HTTP/2 and HTTP/3 protocols

HTTP/2 and HTTP/3 accelerate page load times are included in all IBM Cloud® Internet Services plans. HTTP/2 is enabled by default and requires an SSL certificate at the CIS edge network. Domains on Trial plans can't disable HTTP/2.

Browsers and web servers automatically negotiate the highest protocol available, so HTTP/3 takes precedence over HTTP/2. CIS uses HTTP/1.x only for communication between the origin web server and CIS edge.

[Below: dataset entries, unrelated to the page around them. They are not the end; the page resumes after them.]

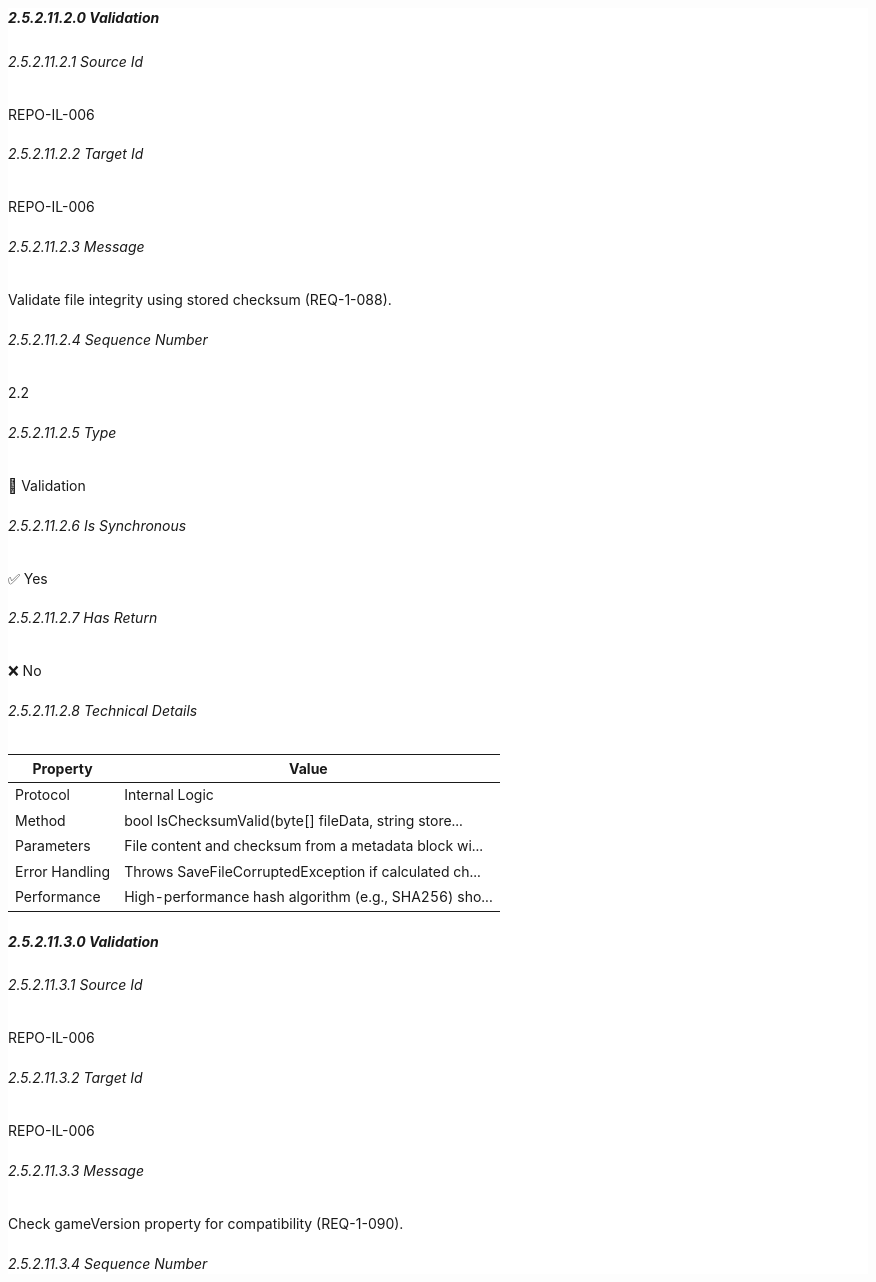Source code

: ##### 2.5.2.11.2.0 Validation

###### 2.5.2.11.2.1 Source Id

REPO-IL-006

###### 2.5.2.11.2.2 Target Id

REPO-IL-006

###### 2.5.2.11.2.3 Message

Validate file integrity using stored checksum (REQ-1-088).

###### 2.5.2.11.2.4 Sequence Number

2.2

###### 2.5.2.11.2.5 Type

🔹 Validation

###### 2.5.2.11.2.6 Is Synchronous

✅ Yes

###### 2.5.2.11.2.7 Has Return

❌ No

###### 2.5.2.11.2.8 Technical Details

| Property | Value |
|----------|-------|
| Protocol | Internal Logic |
| Method | bool IsChecksumValid(byte[] fileData, string store... |
| Parameters | File content and checksum from a metadata block wi... |
| Error Handling | Throws SaveFileCorruptedException if calculated ch... |
| Performance | High-performance hash algorithm (e.g., SHA256) sho... |

##### 2.5.2.11.3.0 Validation

###### 2.5.2.11.3.1 Source Id

REPO-IL-006

###### 2.5.2.11.3.2 Target Id

REPO-IL-006

###### 2.5.2.11.3.3 Message

Check gameVersion property for compatibility (REQ-1-090).

###### 2.5.2.11.3.4 Sequence Number
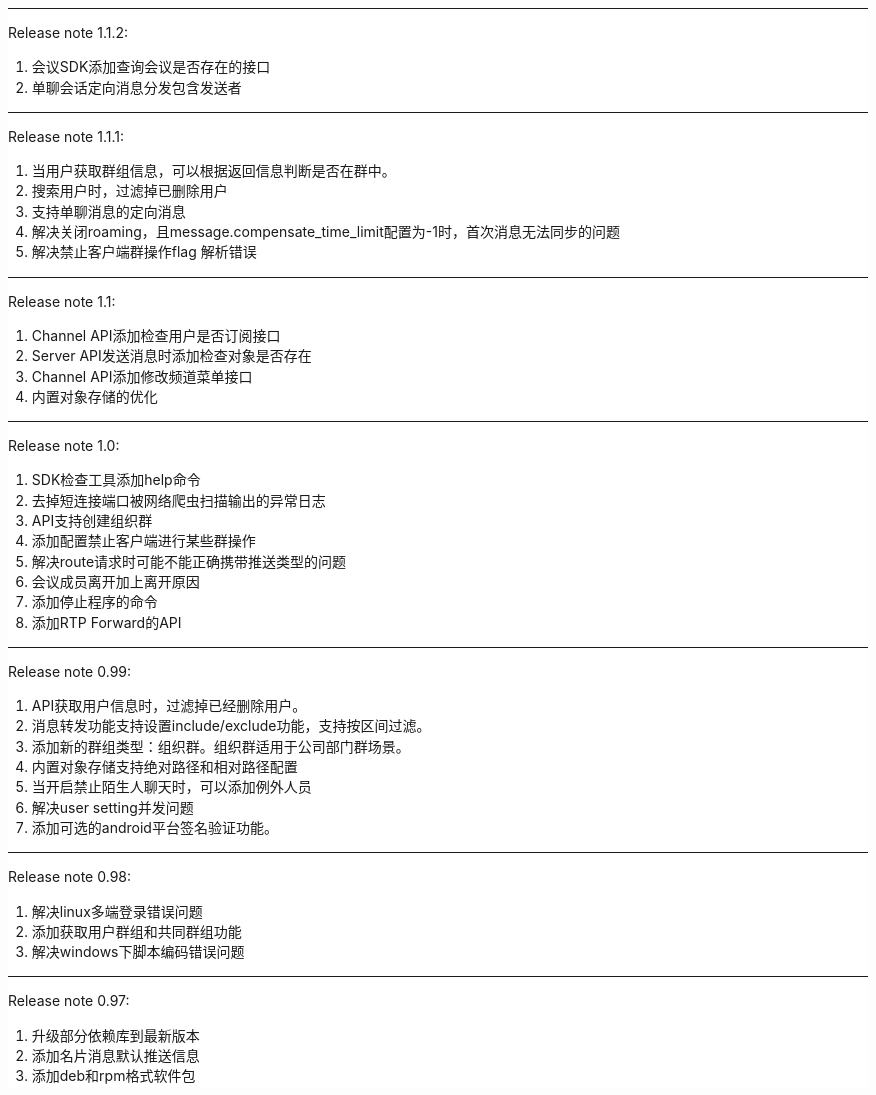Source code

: --------------
Release note 1.1.2:
1. 会议SDK添加查询会议是否存在的接口
2. 单聊会话定向消息分发包含发送者

--------------
Release note 1.1.1:
1. 当用户获取群组信息，可以根据返回信息判断是否在群中。
2. 搜索用户时，过滤掉已删除用户
3. 支持单聊消息的定向消息
4. 解决关闭roaming，且message.compensate_time_limit配置为-1时，首次消息无法同步的问题
5. 解决禁止客户端群操作flag 解析错误

--------------
Release note 1.1:
1. Channel API添加检查用户是否订阅接口
2. Server API发送消息时添加检查对象是否存在
3. Channel API添加修改频道菜单接口
4. 内置对象存储的优化

--------------
Release note 1.0:
1. SDK检查工具添加help命令
2. 去掉短连接端口被网络爬虫扫描输出的异常日志
3. API支持创建组织群
4. 添加配置禁止客户端进行某些群操作
5. 解决route请求时可能不能正确携带推送类型的问题
6. 会议成员离开加上离开原因
7. 添加停止程序的命令
8. 添加RTP Forward的API

--------------
Release note 0.99:
1. API获取用户信息时，过滤掉已经删除用户。
2. 消息转发功能支持设置include/exclude功能，支持按区间过滤。
3. 添加新的群组类型：组织群。组织群适用于公司部门群场景。
4. 内置对象存储支持绝对路径和相对路径配置
5. 当开启禁止陌生人聊天时，可以添加例外人员
6. 解决user setting并发问题
7. 添加可选的android平台签名验证功能。

--------------
Release note 0.98:
1. 解决linux多端登录错误问题
2. 添加获取用户群组和共同群组功能
3. 解决windows下脚本编码错误问题

--------------
Release note 0.97:
1. 升级部分依赖库到最新版本
2. 添加名片消息默认推送信息
3. 添加deb和rpm格式软件包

To determine the protocol used for your connection, enter example.com/cdn-cgi/trace in a web browser or HTTP client, replacing example.com with your domain. The http= value in the results indicates the protocol:

  • http=h2 means that the connection used HTTP/2
  • http=http2+quic/99 indicates HTTP/3
  • http=http/1.x indicates HTTP/1.x

HTTP/2

HTTP/2 improves page load times through:

Connection multiplexing
Retrieves multiple resources over a single network connection. Responses are sent as resources become available, helping to avoid delays in page rendering.
HTTP header compression
Compresses headers and simplifies HTTP requests to avoid resending headers.
HTTP/2 server push
To improve page load speed, CIS provides additional resources for a client to cache without waiting for additional requests.

Not all browsers support HTTP/2 and use HTTP 1.x instead. Connection multiplexing is handled on a per-domain basis.

HTTP/3

HTTP/3 enables fast, reliable, and secure connections. By default, HTTP/3 encrypts internet transport by using QUIC, a protocol developed by Google. You can enable HTTP/3 through the Cloudflare Network application. The following methods show you how to experiment with HTTP/3.

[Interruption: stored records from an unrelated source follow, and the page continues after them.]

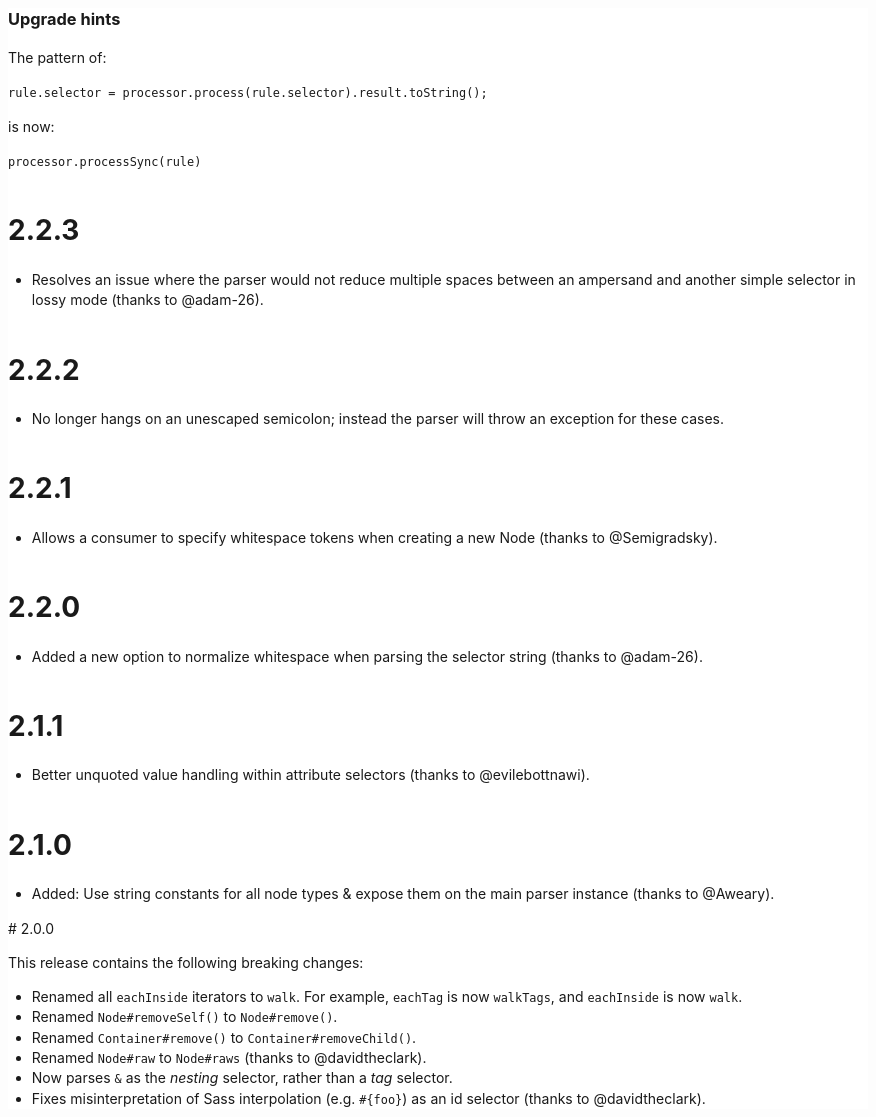 ### Upgrade hints

The pattern of:

`rule.selector = processor.process(rule.selector).result.toString();`

is now:

`processor.processSync(rule)`

# 2.2.3

* Resolves an issue where the parser would not reduce multiple spaces between an
  ampersand and another simple selector in lossy mode (thanks to @adam-26).

# 2.2.2

* No longer hangs on an unescaped semicolon; instead the parser will throw
  an exception for these cases.

# 2.2.1

* Allows a consumer to specify whitespace tokens when creating a new Node
  (thanks to @Semigradsky).

# 2.2.0

* Added a new option to normalize whitespace when parsing the selector string
  (thanks to @adam-26).

# 2.1.1

* Better unquoted value handling within attribute selectors
  (thanks to @evilebottnawi).

# 2.1.0

* Added: Use string constants for all node types & expose them on the main
  parser instance (thanks to @Aweary).

# 2.0.0

This release contains the following breaking changes:

* Renamed all `eachInside` iterators to `walk`. For example, `eachTag` is now
  `walkTags`, and `eachInside` is now `walk`.
* Renamed `Node#removeSelf()` to `Node#remove()`.
* Renamed `Container#remove()` to `Container#removeChild()`.
* Renamed `Node#raw` to `Node#raws` (thanks to @davidtheclark).
* Now parses `&` as the *nesting* selector, rather than a *tag* selector.
* Fixes misinterpretation of Sass interpolation (e.g. `#{foo}`) as an
  id selector (thanks to @davidtheclark).
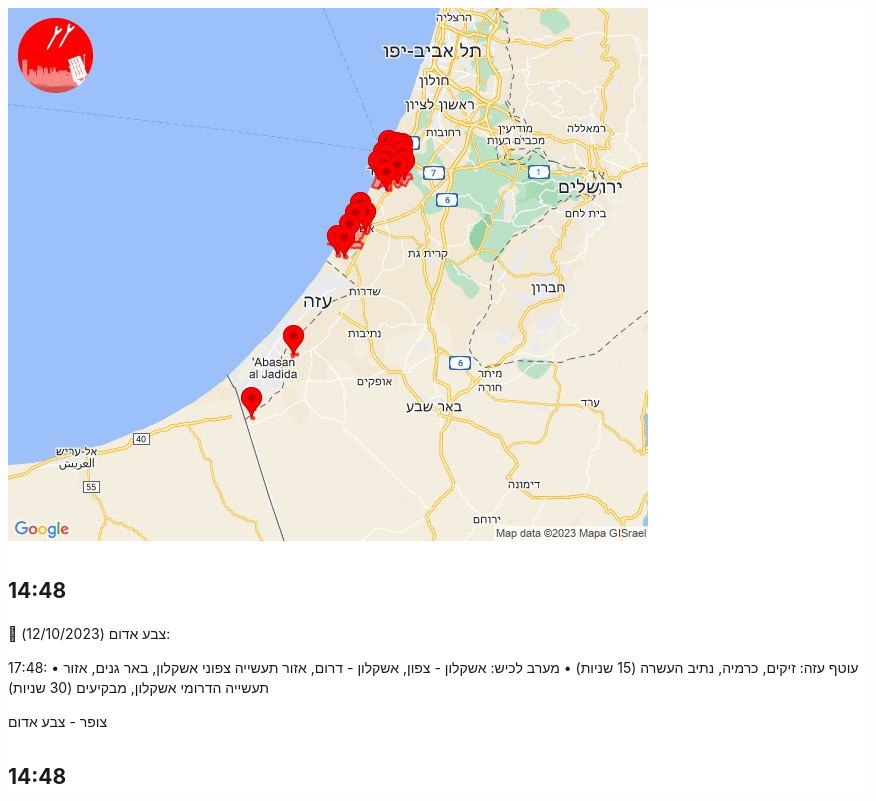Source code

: ![Photo](images/14120.jpg)

## 14:48

🔴 צבע אדום (12/10/2023):

17:48:
• עוטף עזה: זיקים, כרמיה, נתיב העשרה (15 שניות)
• מערב לכיש: אשקלון - צפון, אשקלון - דרום, אזור תעשייה צפוני אשקלון, באר גנים, אזור תעשייה הדרומי אשקלון, מבקיעים (30 שניות)

צופר - צבע אדום

## 14:48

Using Google Chrome as your HTTP/3 client

To connect to your website over HTTP/3 using Chrome, first download and install the latest Chrome Canary build. Then, enable HTTP/3 support in Chrome Canary using the --enable-quic and --quic-version=h3-23 command-line arguments.

After Chrome starts, enter your domain in the address bar. To verify the protocol version, open Chrome’s Developer Tools and go to the Network tab. If http2+quic/99 doesn’t appear in the Protocol column, try reloading the page.

Using cURL

The cURL command-line tool supports HTTP/3. Download the most recent version and follow the instructions to enable HTTP/3 support.

For macOS, use Homebrew to install cURL with HTTP/3 support:

brew install --HEAD -s https://raw.githubusercontent.com/cloudflare/homebrew-cloudflare/master/curl.rb

Then, run an HTTP/3 cURL with the --http3 command-line flag:

./curl -I https://blog.cloudflare.com/ --http3

Confirm that HTTP/3 appears in the response and that there are no error messages.